What you need to do:
Return, without any change, the lines in the items below from the line containing "#### Mesh Options" through the line containing "- Add fog to", including both of those lines.

Dataset records:

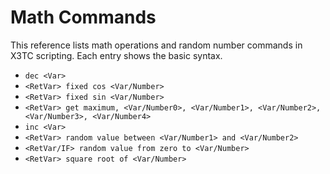 # Math Commands

This reference lists math operations and random number commands in X3TC scripting. Each entry shows the basic syntax.

- `dec <Var>`
- `<RetVar> fixed cos <Var/Number>`
- `<RetVar> fixed sin <Var/Number>`
- `<RetVar> get maximum, <Var/Number0>, <Var/Number1>, <Var/Number2>, <Var/Number3>, <Var/Number4>`
- `inc <Var>`
- `<RetVar> random value between <Var/Number1> and <Var/Number2>`
- `<RetVar/IF> random value from zero to <Var/Number>`
- `<RetVar> square root of <Var/Number>`
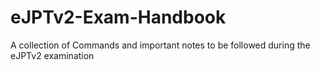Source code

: # eJPTv2-Exam-Handbook
A collection of Commands and important notes to be followed during the eJPTv2 examination
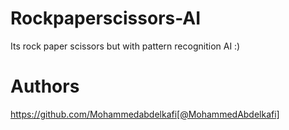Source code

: # Rockpaperscissors-AI
Its rock paper scissors but with pattern recognition AI :)
# Authors
https://github.com/Mohammedabdelkafi[@MohammedAbdelkafi]
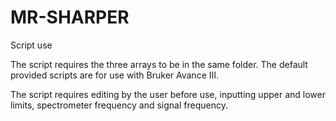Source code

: # MR-SHARPER

Script use

The script requires the three arrays to be in the same folder. The default provided scripts are for use with Bruker Avance III.

The script requires editing by the user before use, inputting upper and lower limits, spectrometer frequency and signal frequency. 

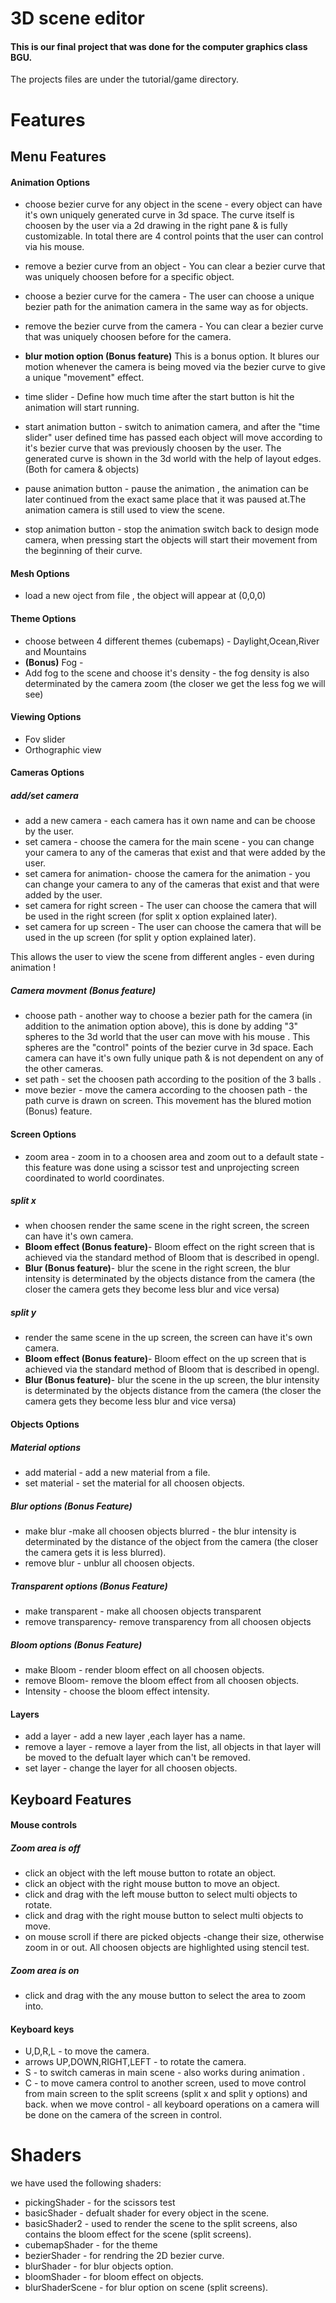# 3D scene editor
#### This is our final project that was done for the computer graphics class BGU. 
The projects files are under the tutorial/game directory.

# Features

## Menu Features
#### Animation  Options

- choose bezier curve for any object in the scene - every object can have it's own uniquely generated curve in 3d space. The curve itself is choosen by the user via a 2d drawing in the right pane & is fully customizable. 
In total there are 4 control points that the user can control via his mouse.

- remove a bezier curve from an object - 
You can clear a bezier curve that was uniquely choosen before for a specific object.

- choose a bezier curve for the camera -
The user can choose a unique bezier path for the animation camera in the same way as for objects.

- remove the bezier curve from the camera - 
You can clear a bezier curve that was uniquely choosen before for the camera.

- **blur motion option (Bonus feature)**
This is a bonus option. It blures our motion whenever the camera is being moved via the bezier curve to give a unique "movement" effect.

- time slider -
Define how much time after the start button is hit the animation will start running.

- start animation button - switch to animation camera, and after the "time slider" user defined time has passed each object will move according  to it's bezier curve that was previously choosen by the user. The generated curve is shown in the 3d world with the help of layout edges.  (Both for camera & objects)

- pause animation button - pause the animation , the animation can be later continued from the exact same place that it was paused at.The animation camera is still used to view the scene. 

- stop animation button - stop the animation switch back to design mode camera, when pressing start the objects will start their movement from the beginning of their curve.

#### Mesh Options
- load a new oject from file , the object will appear at (0,0,0)
#### Theme Options
- choose between 4 different themes (cubemaps) - Daylight,Ocean,River and Mountains
- **(Bonus)** Fog - 
- Add fog to the scene and choose it's density - the fog density is also determinated by the camera zoom (the closer we get the less fog we will see)

#### Viewing Options
- Fov slider 
- Orthographic view 
#### Cameras Options
##### add/set camera
- add a new camera - each camera has it own name and can be choose by the user.
- set camera - choose the camera for the main scene - you can change your camera to any of the cameras that exist and that were added by the user. 
- set camera for animation- choose the camera for the animation - you can change your camera to any of the cameras that exist and that were added by the user. 
- set camera for right screen - The user can choose the camera that will be used in the right screen  (for split x option explained later).  
- set camera for up screen -  The user can choose the camera that will be used in the up screen  (for split y option explained later).  

This allows the user to view the scene from different angles - even during animation !
##### Camera movment (**Bonus feature**)
- choose path - another way to choose a bezier path for the camera (in addition to the animation option above), this is done by adding "3" spheres to the 3d world that  the user can move with his mouse . This spheres are the "control" points of the bezier curve in 3d space. Each camera can have it's own fully unique path & is not  dependent on any of the other cameras.
- set path - set the choosen path according to the position of the 3 balls .
- move bezier - move the camera according to the choosen path - the path curve is drawn on screen. This movement has the blured motion (Bonus) feature.
#### Screen Options
- zoom area - zoom in to a choosen area and zoom out to a default state - this feature was done using a scissor test and unprojecting screen coordinated to world coordinates.
##### split x 
- when choosen render the same scene in the right screen, the screen can have it's own camera.
- **Bloom effect (Bonus feature)**- Bloom effect on the right screen that is achieved via the standard method of Bloom that is described in opengl.
- **Blur (Bonus feature)**- blur the scene in the right screen, the blur intensity is determinated by the objects distance from the camera (the closer the camera gets they become less blur and vice versa)
##### split y 
-  render the same scene in the up screen, the screen can have it's own camera.
-  **Bloom effect (Bonus feature)**- Bloom effect on the up screen that is achieved via the standard method of Bloom that is described in opengl.
-  **Blur (Bonus feature)**- blur the scene in the up screen, the blur intensity is determinated by the objects distance from the camera (the closer the camera gets they become less blur and vice versa)
#### Objects Options
##### Material options
- add material - add a new material from a file.
- set material - set the material for all choosen objects.
##### Blur options (**Bonus Feature**)
-  make blur -make all choosen objects blurred - the blur intensity is determinated by the distance of the object from the camera (the closer the camera gets it is less blurred).
- remove blur - unblur all choosen objects.
##### Transparent options (**Bonus Feature**)
- make transparent - make all choosen objects transparent
- remove transparency- remove transparency from all choosen objects
##### Bloom options (**Bonus Feature**)
- make Bloom - render bloom effect on all choosen objects. 
- remove Bloom- remove the bloom effect from all choosen objects.
- Intensity - choose the bloom effect intensity.  
#### Layers
- add a layer - add a new layer ,each layer has a name.
- remove a layer - remove a layer from the list, all objects in that layer will be moved to the defualt layer which can't be removed. 
- set layer - change the layer for all choosen objects.

## Keyboard Features
#### Mouse controls
##### Zoom area is off
- click an object with the left mouse button to rotate an object.
- click an object with the right mouse button to move an object.
- click and drag with the left mouse button to select multi objects to rotate.
- click and drag with the right mouse button to select multi objects to move.
- on mouse scroll if there are picked objects -change their size, otherwise zoom in or out.
All choosen objects are highlighted using stencil test.
##### Zoom area is on
- click and drag with the any mouse button to select the area to zoom into.
#### Keyboard keys
- U,D,R,L - to move the camera. 
- arrows UP,DOWN,RIGHT,LEFT - to rotate the camera.
- S - to switch cameras in main scene - also works during animation .
- C - to move camera control to another screen, used to move control from main screen to the split screens (split x and split y options) and back.
 when we move control - all keyboard operations on a camera will be done on the camera of the screen in control.

# Shaders
we have used the following shaders:
- pickingShader - for the scissors test
- basicShader - defualt shader for every object in the scene.
- basicShader2 - used to render the scene to  the split screens, also contains the bloom effect for the scene (split screens).
- cubemapShader - for the theme
- bezierShader - for rendring the 2D bezier curve.
- blurShader - for blur objects option.
- bloomShader - for bloom effect on objects.
- blurShaderScene - for blur option on scene (split screens).











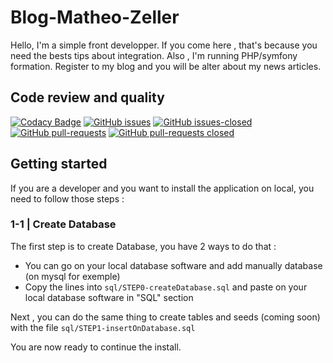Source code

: # Blog-Matheo-Zeller
Hello, I'm a simple front developper. If you come here , that's because you need the bests tips about integration. Also , I'm running PHP/symfony formation. Register to my blog and you will be alter about my news articles.

## Code review and quality
[![Codacy Badge](https://app.codacy.com/project/badge/Grade/ab61f8c7bec143aea5dcdf9635d26b2f)](https://www.codacy.com/manual/LeZellus/Blog-Matheo-Zeller?utm_source=github.com&amp;utm_medium=referral&amp;utm_content=LeZellus/Blog-Matheo-Zeller&amp;utm_campaign=Badge_Grade) [![GitHub issues](https://img.shields.io/github/issues/Naereen/StrapDown.js.svg)](https://github.com/LeZellus/Blog-Matheo-Zeller/issues) [![GitHub issues-closed](https://img.shields.io/github/issues-closed/Naereen/StrapDown.js.svg)](https://github.com/LeZellus/Blog-Matheo-Zeller/issues?q=is%3Aissue+is%3Aclosed) [![GitHub pull-requests](https://img.shields.io/github/issues-pr/Naereen/StrapDown.js.svg)](https://github.com/LeZellus/Blog-Matheo-Zeller/pulls) [![GitHub pull-requests closed](https://img.shields.io/github/issues-pr-closed/Naereen/StrapDown.js.svg)](https://github.com/LeZellus/Blog-Matheo-Zeller/pulls?q=is%3Apr+is%3Aclosed)

## Getting started
If you are a developer and you want to install the application on local, you need to follow those steps :

### 1-1 | Create Database
The first step is to create Database, you have 2 ways to do that :
-   You can go on your local database software and add manually database (on mysql for exemple)
-   Copy the lines into `sql/STEP0-createDatabase.sql` and paste on your local database software in "SQL" section

Next , you can do the same thing to create tables and seeds (coming soon) with the file `sql/STEP1-insertOnDatabase.sql`

You are now ready to continue the install.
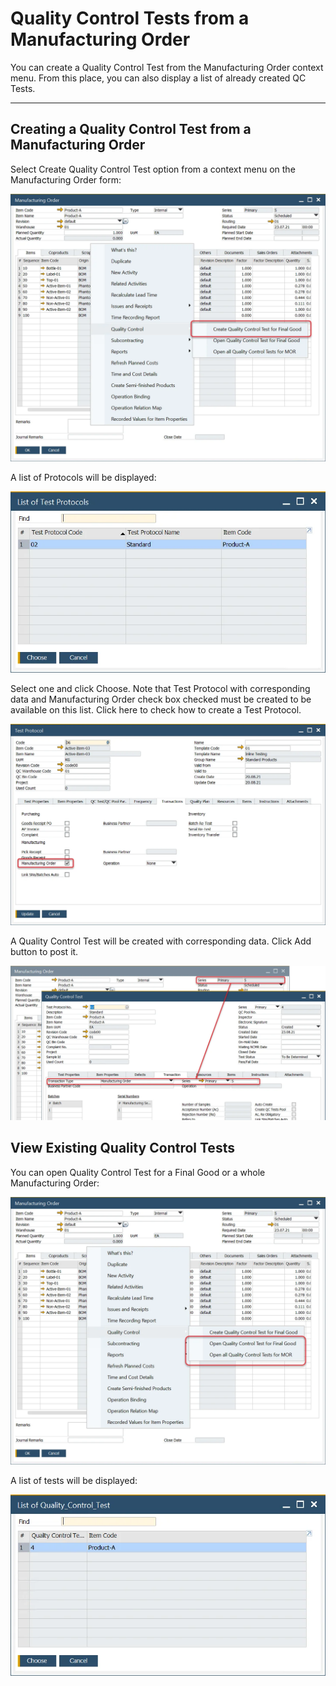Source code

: # Quality Control Tests from a Manufacturing Order

You can create a Quality Control Test from the Manufacturing Order context menu. From this place, you can also display a list of already created QC Tests.

---

## Creating a Quality Control Test from a Manufacturing Order

Select Create Quality Control Test option from a context menu on the Manufacturing Order form:

![Manufacturing Order Create](./media/manufacturing-order-create-quality-control.webp)

A list of Protocols will be displayed:

![List of Protocols](./media/list-of-test-protocols-manufacturing-order.webp)

Select one and click Choose.
Note that Test Protocol with corresponding data and Manufacturing Order check box checked must be created to be available on this list. Click here to check how to create a Test Protocol.

![Test Protocol Manufacturing Order](./media/test-protocol-manufacturing-order.webp)

A Quality Control Test will be created with corresponding data. Click Add button to post it.

![Quality Control from Manufacturing Order](./media/quality-control-test-from-manufacturing-order.webp)

## View Existing Quality Control Tests

You can open Quality Control Test for a Final Good or a whole Manufacturing Order:

![Open Quality Control from Manufacturing Order](./media/open-quality-control-tests-for-manufacturing-order.webp)

A list of tests will be displayed:

![List of Quality Control Tests](./media/list-of-quality-control-test.webp)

Result of this task:
#### Mesh Options
- load a new oject from file , the object will appear at (0,0,0)
#### Theme Options
- choose between 4 different themes (cubemaps) - Daylight,Ocean,River and Mountains
- **(Bonus)** Fog - 
- Add fog to the scene and choose it's density - the fog density is also determinated by the camera zoom (the closer we get the less fog we will see)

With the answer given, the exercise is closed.